We developed a novel 3D ultrasound B-scan (3D-UBS) imaging system to particularly address diagnostic challenges when the eye has been perforated with foreign bodies. 3D-UBS demonstrates higher SNRRose, both experimentally and analytically, as compared to CT, only for wood and plastic IOFBs. This makes it much easier to visualize wood and plastic IOFBs with 3D-UBS than that with CT. 3D visualizations in 3D-UBS are typically very striking and unambiguous. Wood and plastic IOFBs were visible in all three planes with 3D-UBS, but not with CT. 3D-UBS also demonstrated higher detectability when IOFBs were smaller than 600 and 500 µm in diameter, for wood and plastic respectively. 3D-UBS is better at differentiating smaller IOFBs compared to clinical CT due to its narrower PSF, hence its higher resolution. In the case of multiple smaller IOFBs, 3D-UBS should be able to differentiate those as separate objects due to its higher resolution. Wider PSF leads to blurring, therefore a narrower PSF is preferred. Blurring reduces contrast, which reduces CNR which reduces detectability (i.e., SNRRose). In glass and metal, we see higher SNRRose and CNR in CT, compared to 3D-UBS. The numerical advantage is due to high HU values of highly attenuating materials such as metal or glass compared to vitreous, leading to higher contrast. Contrast is also bit-depth dependent. Clinical CT images have a bit depth of 12-bits, therefore can accommodate a maximum contrast, \((|{\mu }_{obj}-{\mu }_{bg}|\)) of 4095. Clinical B-scan ultrasound images have a bit depth of 8-bits leading to a maximum possible contrast of 255. Additionally, there are caveats to the application of SNRRose. SNRRose can be derived from signal detection theory assuming white noise16. Both ultrasound and CT have correlated noise, so Rose is approximately applied. Regardless, the major conclusions from this analysis are valid. We have previously demonstrated clinical 3D ultrasound in anterior segment imaging19. In this study, we evaluated our 3D-UBS system for ex vivo porcine eyes only. 3D-UBS can be extended to human subjects in future using the same safety, although that is outside the scope of our current study.

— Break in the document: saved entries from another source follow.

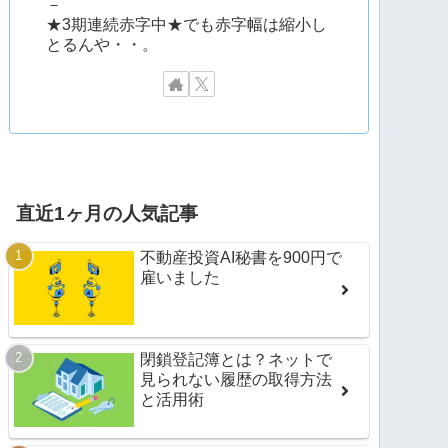
－
★3期連続赤字中★でも赤字幅は縮小し
とるんや・・。
直近1ヶ月の人気記事
不動産投資AI秘書を900円で
雇いました
閉鎖登記簿とは？ネットで
見られない履歴の取得方法
と活用術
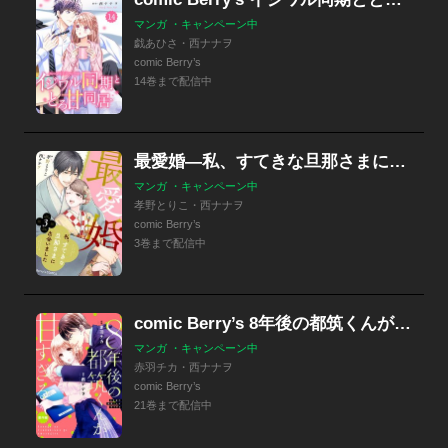
マンガ ・キャンペーン中
戯あひさ・西ナナヲ
comic Berry’s
14巻まで配信中
最愛婚―私、すてきな旦那さまに出会いました―
マンガ ・キャンペーン中
孝野とりこ・西ナナヲ
comic Berry’s
3巻まで配信中
comic Berry’s 8年後の都筑くんが甘すぎる（分冊版）
マンガ ・キャンペーン中
赤羽チカ・西ナナヲ
comic Berry’s
21巻まで配信中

Our proposed system aims to enable easy, non-expert utilization for identifying ocular injuries at the point of care. Through the integration of ultra-high frequency array technologies and advanced processing, we created easily interpretable renderings of the entire globe with injuries. These combined advancements hold the promise of streamlining triage and providing a timely diagnosis of vision-threatening ocular injuries and neural conditions, with post-diagnosis potential for surgical planning and treatment response assessment.